It said nine rebels were killed and 28 wounded during clashes on Saturday.

Byword among IS supporters

Dabiq has become a byword among IS supporters for a struggle against the West, with Washington and its allies bombing jihadists portrayed as modern-day Crusaders.

Earlier this week, IS downplayed the importance of the rebel advance on the town.

"These hit-and-run battles in Dabiq and its outskirts -- the lesser Dabiq battle -- will end in the greater Dabiq epic," the group said in a pamphlet published online Thursday.

Turkey launched an unprecedented operation inside Syria on August 24, helping Syrian rebels to rid its frontier of IS jihadists and Syrian Kurdish militia.

President Recep Tayyip Erdogan on Saturday said Turkey would push further south to create a 5,000-square-kilometre (1,900 square-mile) safe zone in Syria.

The border area has become deeply unstable and on Sunday Turkish state media reported that suicide bombers blew themselves up when police raided their sleeper cell in the city of Gaziantep.

Media reports spoke of casualties without providing precise numbers.

According to Anadolu, Ankara-backed rebels now control 1,130-square-kilometres along the border in Aleppo province, the northern governorate that has been carved into zones of control by jihadists, Kurds, rebels, and regime forces.

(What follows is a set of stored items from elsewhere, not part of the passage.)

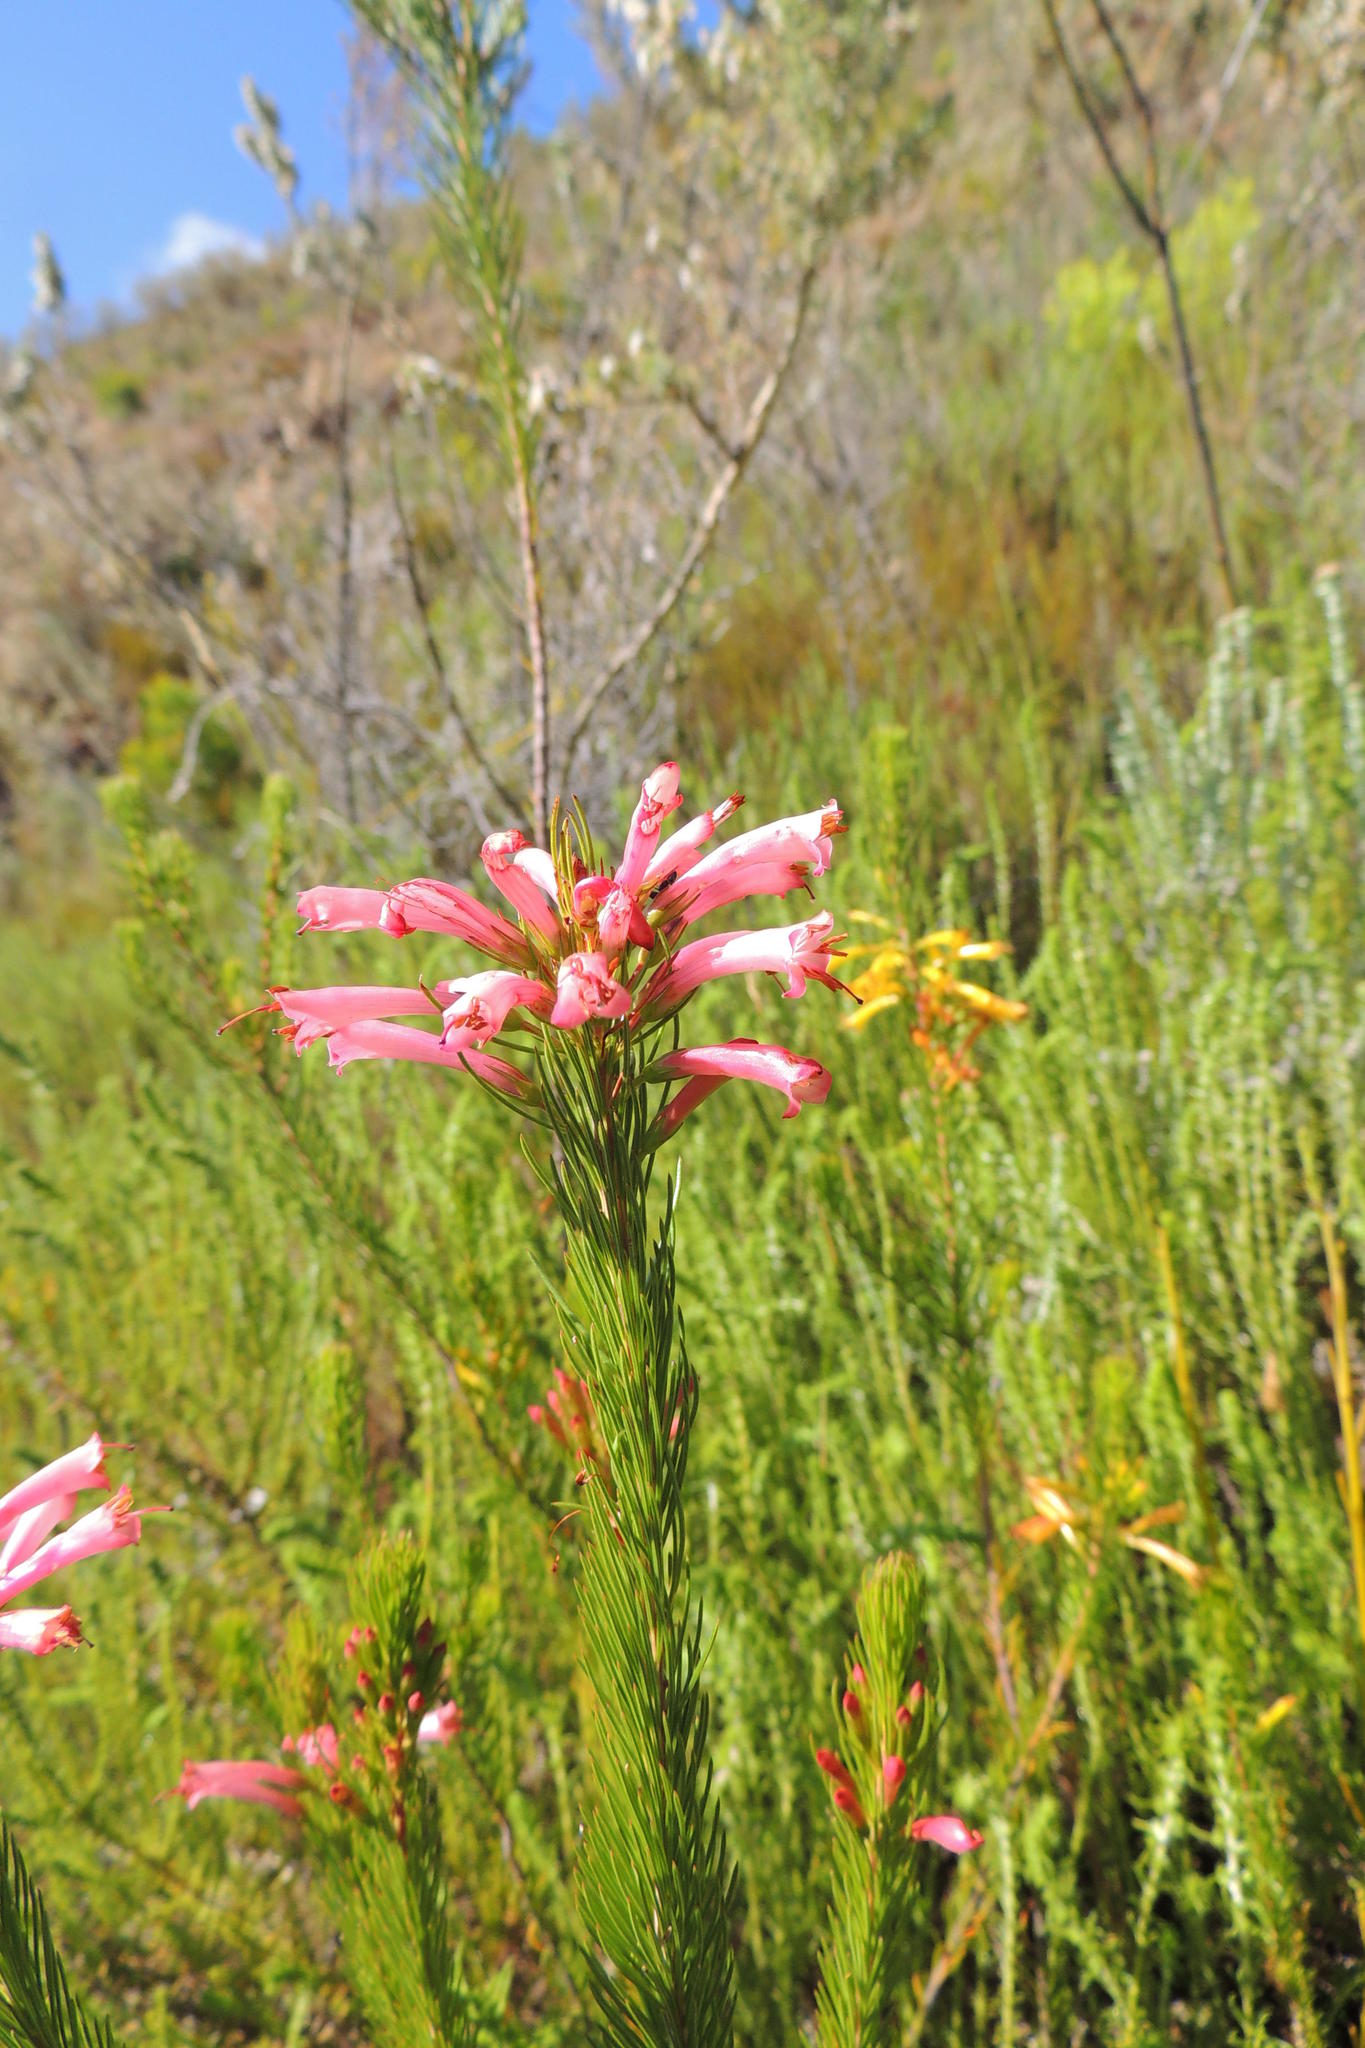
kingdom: Plantae
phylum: Tracheophyta
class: Magnoliopsida
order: Ericales
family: Ericaceae
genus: Erica
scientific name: Erica vestita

In provincial capital Aleppo, government troops have been waging a fierce Russian-backed offensive on rebels in the eastern quarters of the city.

Non-stop raids in Aleppo

Fighting continued in Aleppo's northern and southern outskirts on Sunday, as well as in the city centre, according to the Observatory.

AFP's correspondent in Aleppo said there had been nearly non-stop air raids on the opposition-held half of the city since midnight.

State news agency SANA said two women were also killed and 16 people wounded in rebel fire on one government-controlled neighbourhood on Sunday.

Fighting has surged in Aleppo following the collapse last month of a ceasefire brokered by the United States and Russia, raising deep international concern.

Kerry was to fly to London on Sunday to brief Washington's European allies after "brainstorming" talks in Lausanne with the main players in Syria's bloody conflict.

The Swiss meeting on Saturday included key rebel backers Qatar, Saudi Arabia, and Turkey, as well as regime supporters Iran and Russia.

But it did not produce a concrete plan to restore the truce that collapsed amid bitter recriminations between Washington and Moscow and new fighting on the ground.

Kerry is expected to meet on Sunday with his counterparts from Britain, France and Germany, but hopes for a breakthrough have been dim.